Exactly the lines from the one that contains "Personalized stickers" through the end of the material below are to be output, the first and last included.

■ Data to examine ■
Content starts
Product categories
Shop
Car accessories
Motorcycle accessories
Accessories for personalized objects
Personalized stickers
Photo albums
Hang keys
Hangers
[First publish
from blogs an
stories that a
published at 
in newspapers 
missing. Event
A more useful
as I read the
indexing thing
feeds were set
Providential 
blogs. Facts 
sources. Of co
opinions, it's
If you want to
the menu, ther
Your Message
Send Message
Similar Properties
Content ends
■ Solution ■
Personalized stickers
Photo albums
Hang keys
Hangers
[First publish
from blogs an
stories that a
published at 
in newspapers 
missing. Event
A more useful
as I read the
indexing thing
feeds were set
Providential 
blogs. Facts 
sources. Of co
opinions, it's
If you want to
the menu, ther
Your Message
Send Message
Similar Properties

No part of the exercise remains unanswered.